# Job item:
Determine how many lines of the data below contain the string "Estandar". Reply with the number alone.

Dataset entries
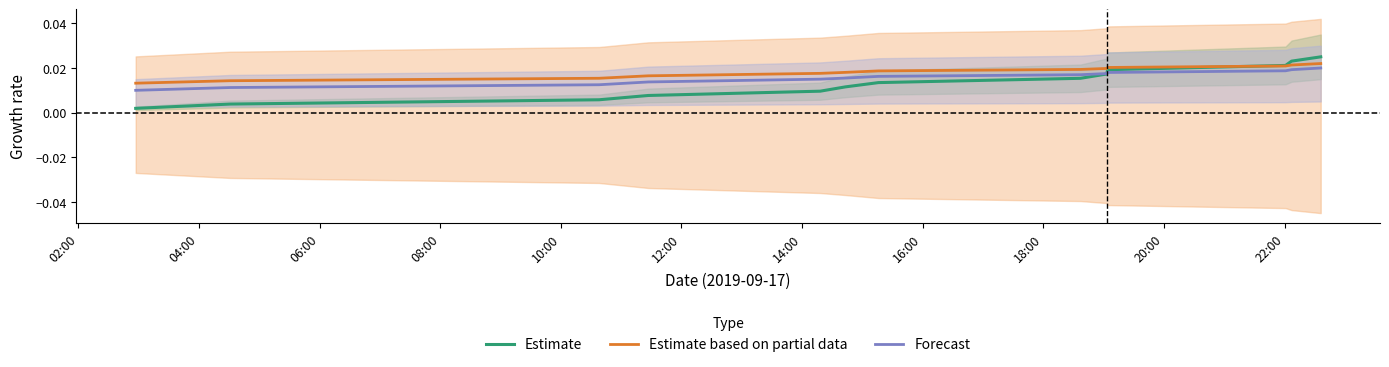

What is the total value across all series at 18:00?

0.1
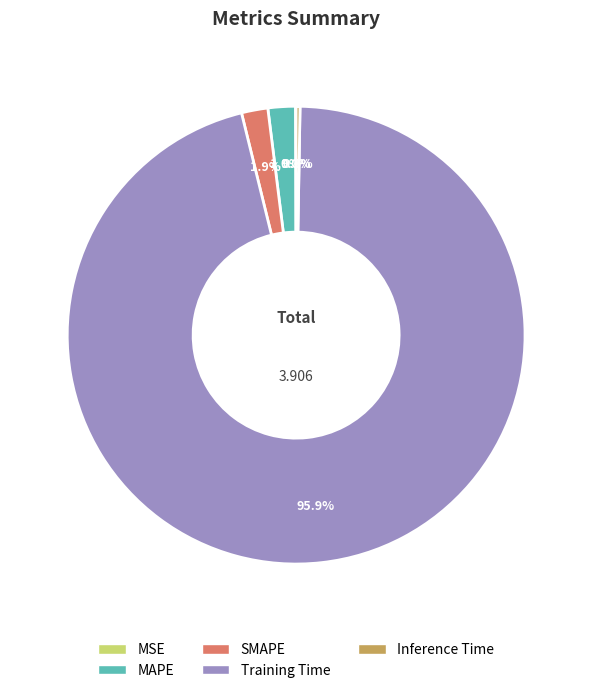

To the nearest percent, what percentage of the pie is SMAPE?

2%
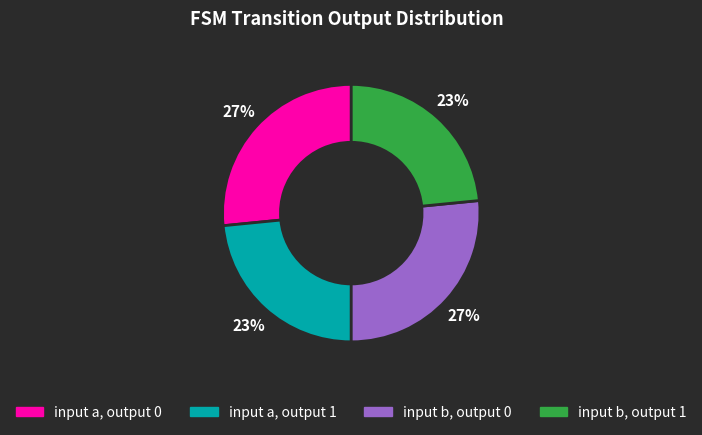

To the nearest percent, what portion does input a, output 1 represent?

23%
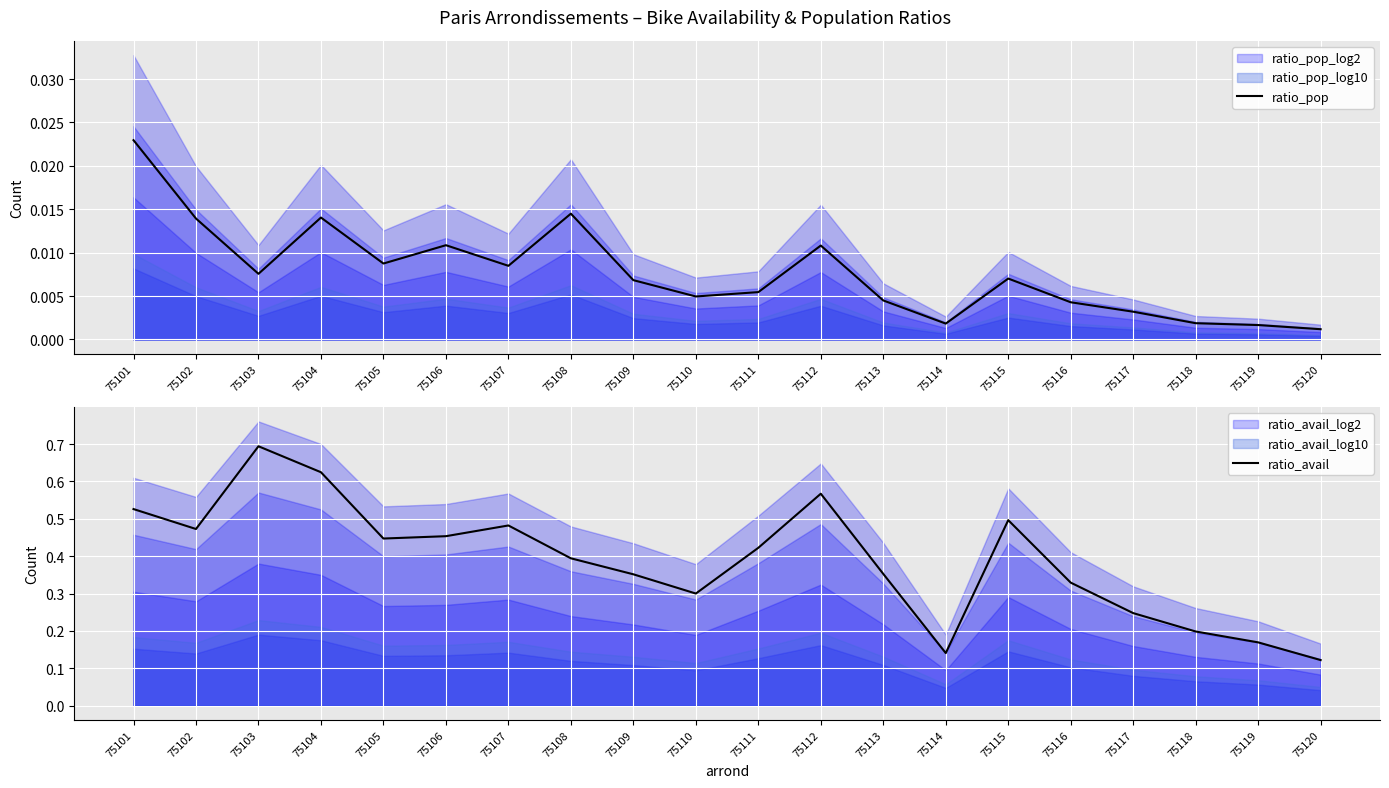

Is it true that ratio_avail equals 0.4 at 75108?

True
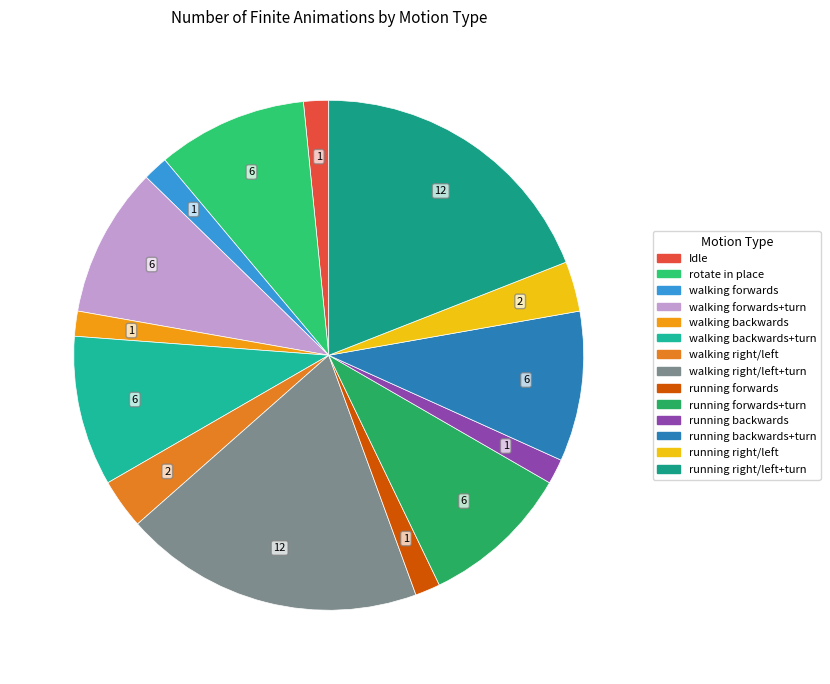

How many slices are in this pie chart?

14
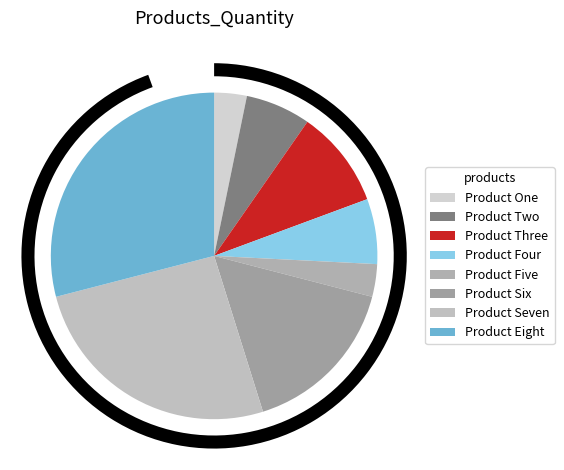

How many slices are in this pie chart?

8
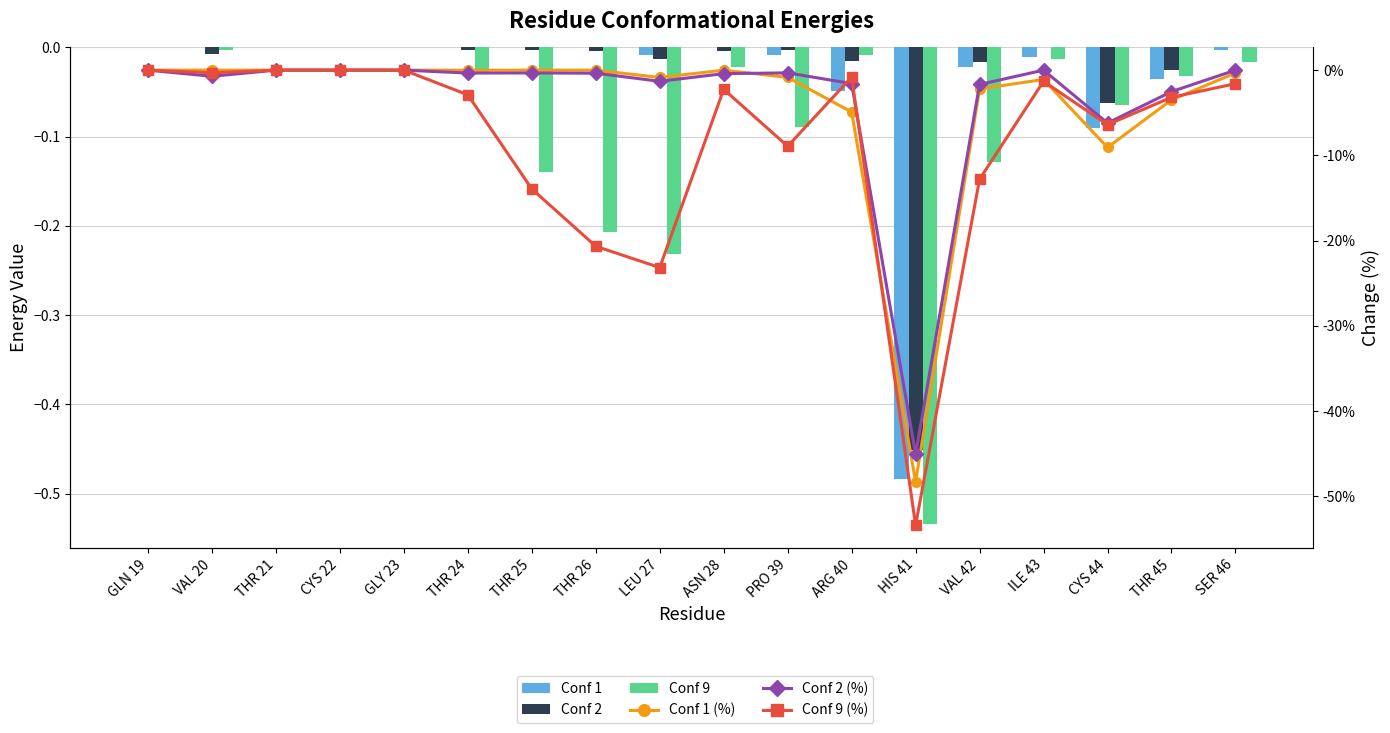

What is the difference between the second highest and minimum values in the Conf 9 (%) series?

53.4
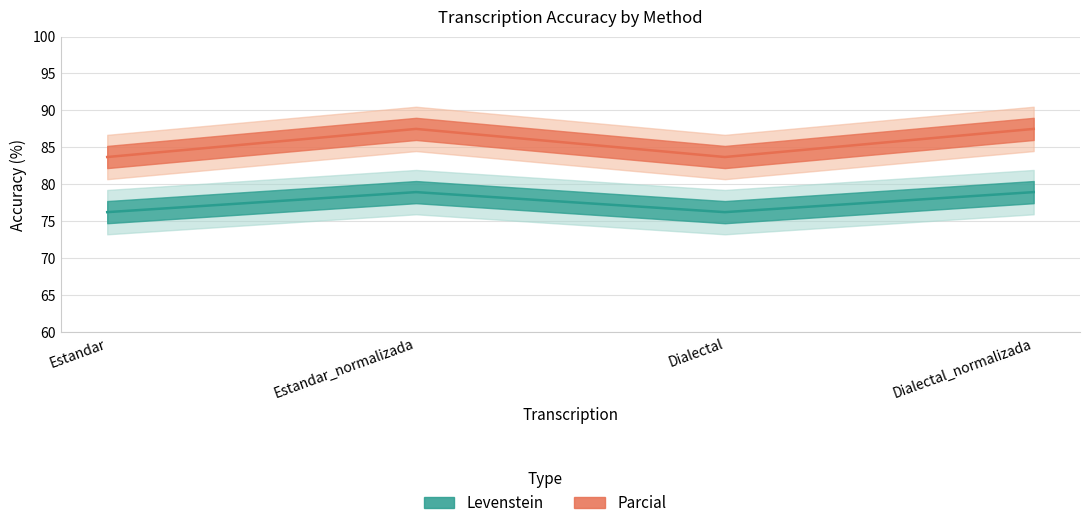

Reading left to right, list all the values displayed in this chart.

Levenstein: Estandar=76.2	Estandar_normalizada=78.9	Dialectal=76.2	Dialectal_normalizada=78.9
Parcial: Estandar=83.7	Estandar_normalizada=87.5	Dialectal=83.7	Dialectal_normalizada=87.5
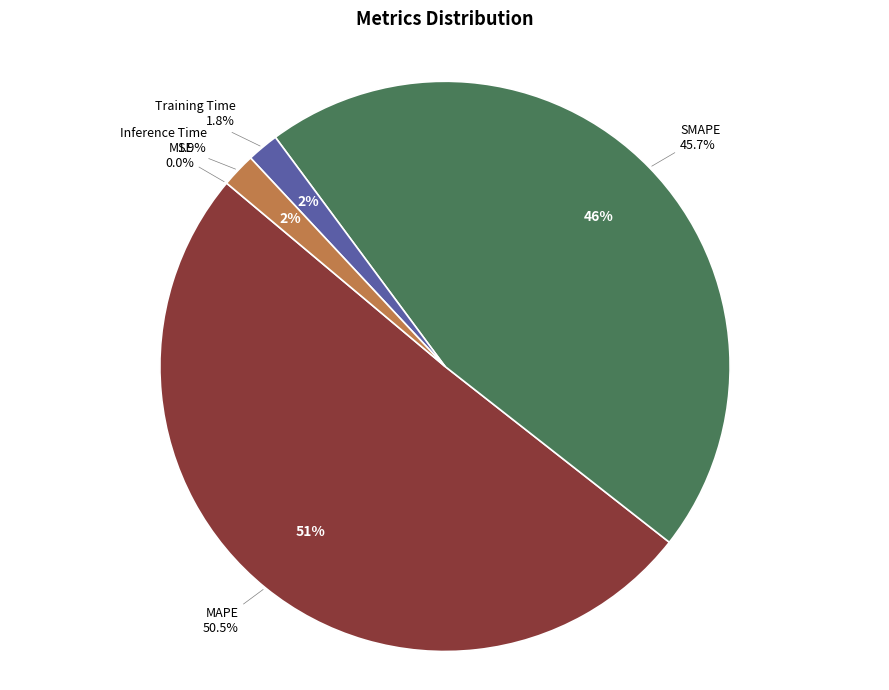

Is the sum of SMAPE and MAPE greater than half?

Yes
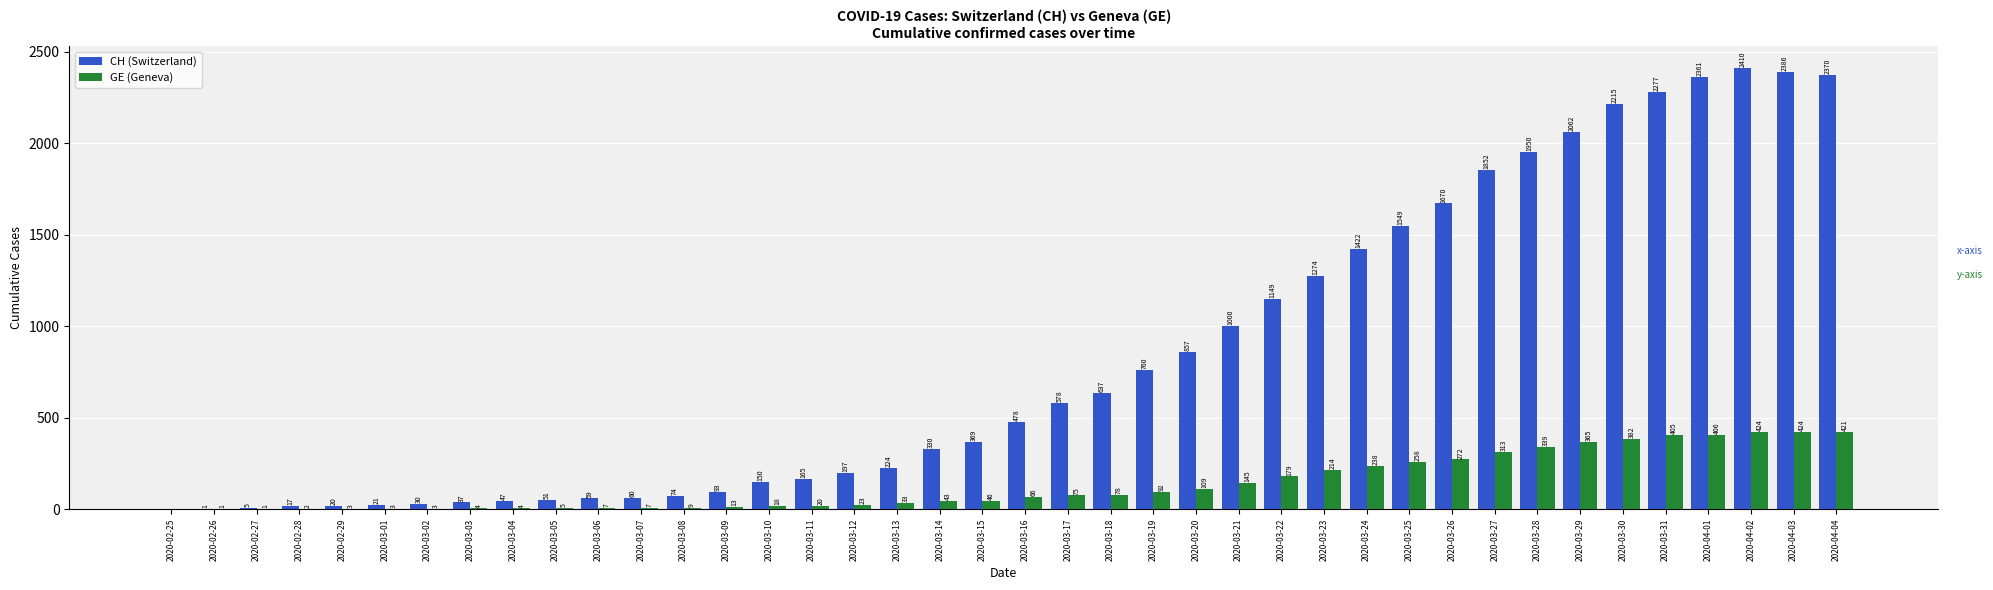

What is the total value across all series at 2020-03-23?

1488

# Written answer:
2